## What the task asks
Arrange the records as a Markdown table with two columns, No. and Text, starting at the line with "Hey, stand where" and running up to and including the last line of the records. Give each non-blank line its own numbered row, leave out blank lines, and include no other lines.
:::::
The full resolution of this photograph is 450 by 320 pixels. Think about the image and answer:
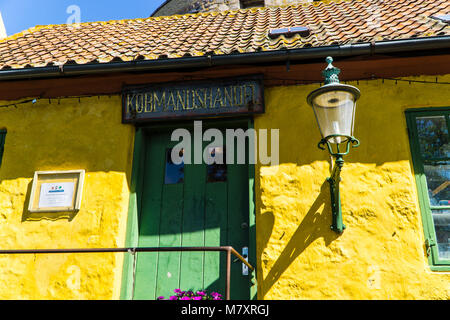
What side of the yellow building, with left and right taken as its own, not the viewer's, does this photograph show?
front

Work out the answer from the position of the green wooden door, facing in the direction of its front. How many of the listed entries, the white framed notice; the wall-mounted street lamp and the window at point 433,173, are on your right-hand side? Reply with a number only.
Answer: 1

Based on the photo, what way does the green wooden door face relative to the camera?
toward the camera

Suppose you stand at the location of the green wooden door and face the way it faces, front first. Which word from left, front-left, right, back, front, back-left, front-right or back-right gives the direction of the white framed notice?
right

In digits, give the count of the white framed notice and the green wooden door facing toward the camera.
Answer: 2

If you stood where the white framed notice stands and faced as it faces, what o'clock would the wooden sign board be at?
The wooden sign board is roughly at 10 o'clock from the white framed notice.

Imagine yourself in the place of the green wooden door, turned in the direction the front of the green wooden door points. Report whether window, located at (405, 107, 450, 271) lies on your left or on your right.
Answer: on your left

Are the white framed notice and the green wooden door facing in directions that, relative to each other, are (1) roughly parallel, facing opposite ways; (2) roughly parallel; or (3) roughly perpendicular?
roughly parallel

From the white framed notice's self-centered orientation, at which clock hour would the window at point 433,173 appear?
The window is roughly at 10 o'clock from the white framed notice.
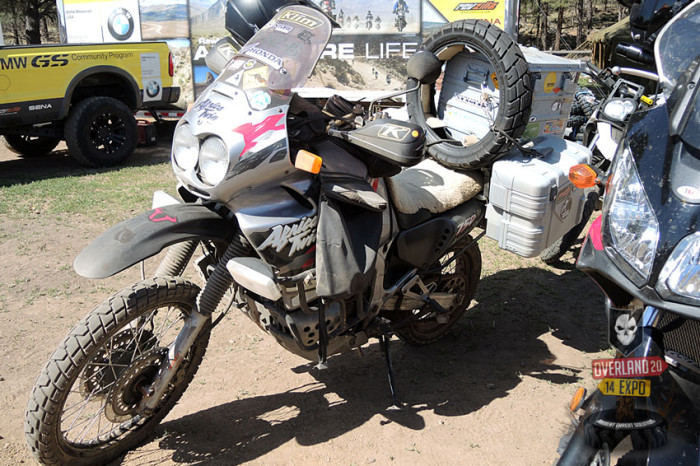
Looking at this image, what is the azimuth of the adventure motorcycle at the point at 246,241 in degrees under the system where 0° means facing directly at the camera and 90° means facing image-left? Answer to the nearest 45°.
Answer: approximately 45°

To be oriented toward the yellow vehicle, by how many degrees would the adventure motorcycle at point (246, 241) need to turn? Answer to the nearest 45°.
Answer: approximately 135° to its right

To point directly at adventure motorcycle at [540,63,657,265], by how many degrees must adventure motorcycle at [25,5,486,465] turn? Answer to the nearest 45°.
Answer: approximately 180°

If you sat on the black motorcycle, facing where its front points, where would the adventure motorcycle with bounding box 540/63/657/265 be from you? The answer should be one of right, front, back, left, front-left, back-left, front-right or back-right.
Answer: back-right

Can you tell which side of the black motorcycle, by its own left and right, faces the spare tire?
right

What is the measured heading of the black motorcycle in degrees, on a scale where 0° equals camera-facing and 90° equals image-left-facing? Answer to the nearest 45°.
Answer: approximately 45°
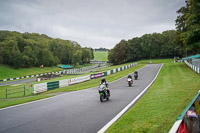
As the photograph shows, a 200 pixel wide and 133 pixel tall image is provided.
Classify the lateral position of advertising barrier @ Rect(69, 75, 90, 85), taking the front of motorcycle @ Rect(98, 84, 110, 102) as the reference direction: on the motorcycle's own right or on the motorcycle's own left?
on the motorcycle's own right

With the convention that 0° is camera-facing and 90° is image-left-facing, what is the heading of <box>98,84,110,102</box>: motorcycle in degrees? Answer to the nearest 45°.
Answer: approximately 45°
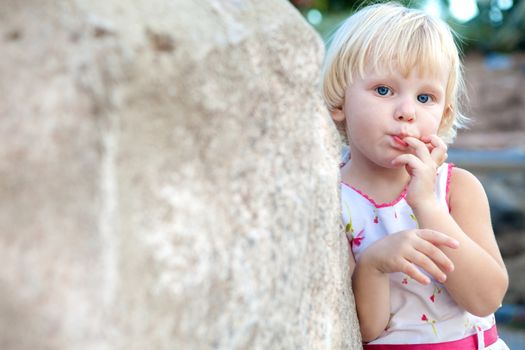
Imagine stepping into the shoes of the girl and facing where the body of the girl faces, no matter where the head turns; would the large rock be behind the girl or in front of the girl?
in front

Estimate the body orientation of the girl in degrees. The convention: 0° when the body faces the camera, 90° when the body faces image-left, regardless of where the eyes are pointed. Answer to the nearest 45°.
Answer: approximately 0°
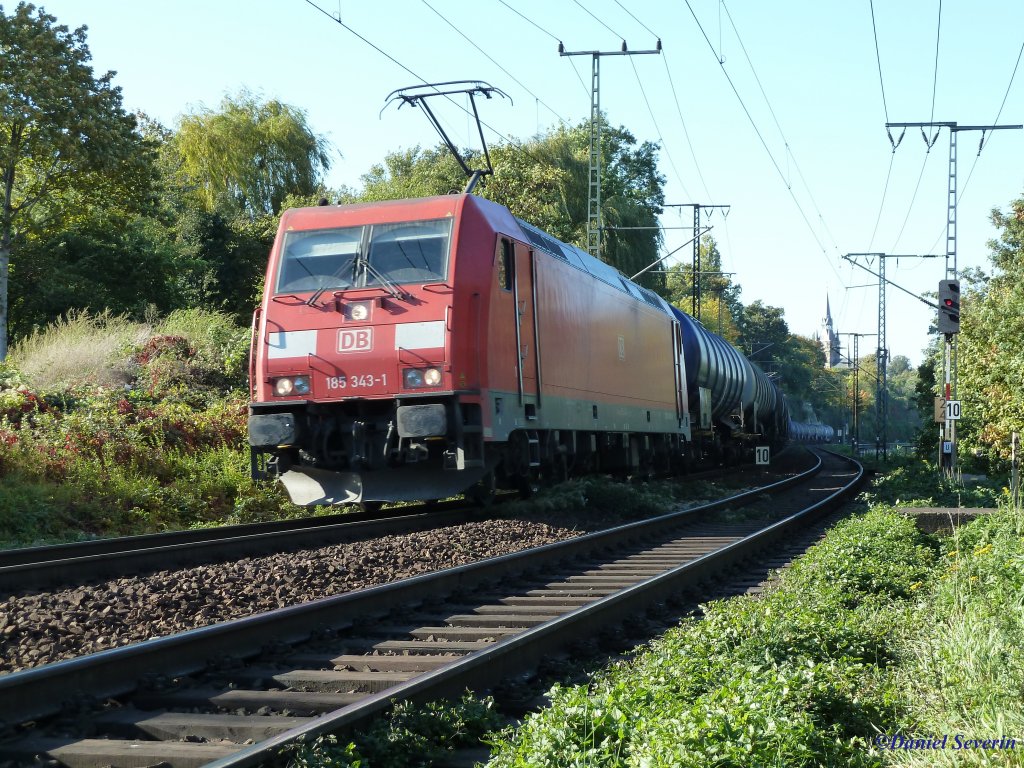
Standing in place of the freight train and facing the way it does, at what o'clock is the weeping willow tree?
The weeping willow tree is roughly at 4 o'clock from the freight train.

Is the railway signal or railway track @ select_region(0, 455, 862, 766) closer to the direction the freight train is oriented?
the railway track

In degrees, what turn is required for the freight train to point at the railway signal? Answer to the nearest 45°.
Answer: approximately 180°

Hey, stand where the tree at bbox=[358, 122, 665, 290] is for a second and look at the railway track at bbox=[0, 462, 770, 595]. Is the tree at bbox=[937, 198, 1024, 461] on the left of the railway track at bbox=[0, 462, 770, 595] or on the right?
left

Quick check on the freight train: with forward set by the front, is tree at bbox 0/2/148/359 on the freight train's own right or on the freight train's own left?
on the freight train's own right

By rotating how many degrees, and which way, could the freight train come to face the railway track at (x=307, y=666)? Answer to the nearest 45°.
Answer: approximately 45° to its left

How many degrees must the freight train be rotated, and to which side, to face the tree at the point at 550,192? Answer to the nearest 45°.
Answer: approximately 135° to its right

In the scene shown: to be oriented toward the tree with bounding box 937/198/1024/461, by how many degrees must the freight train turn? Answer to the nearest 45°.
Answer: approximately 180°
:::::
## Exercise solution
| No. | Text |
|---|---|
| 1 | Hey, stand where the tree at bbox=[358, 122, 665, 290] is for a second and look at the railway track at bbox=[0, 462, 770, 595]. Is the tree at bbox=[937, 198, 1024, 461] on the left of the railway track at bbox=[0, 462, 770, 595] or on the right? |
| 2 | left |
| 3 | Quick check on the freight train: with forward set by the front, is tree at bbox 0/2/148/359 on the freight train's own right or on the freight train's own left? |
| 4 | on the freight train's own right |
| 5 | By rotating how many degrees, and which way, could the freight train come to face the railway track at (x=307, y=666)? Answer to the nearest 45°. |
| 6 | Answer: approximately 45° to its left |
| 7 | How many degrees must the freight train be rotated, and to which side, to face the tree at the point at 550,192? Answer to the nearest 45°. |
| 8 | Answer: approximately 135° to its right |
| 9 | In the scene shown: to be oriented toward the tree with bounding box 937/198/1024/461, by how many degrees must the freight train turn? Answer to the nearest 45°. |
| 10 | Answer: approximately 180° |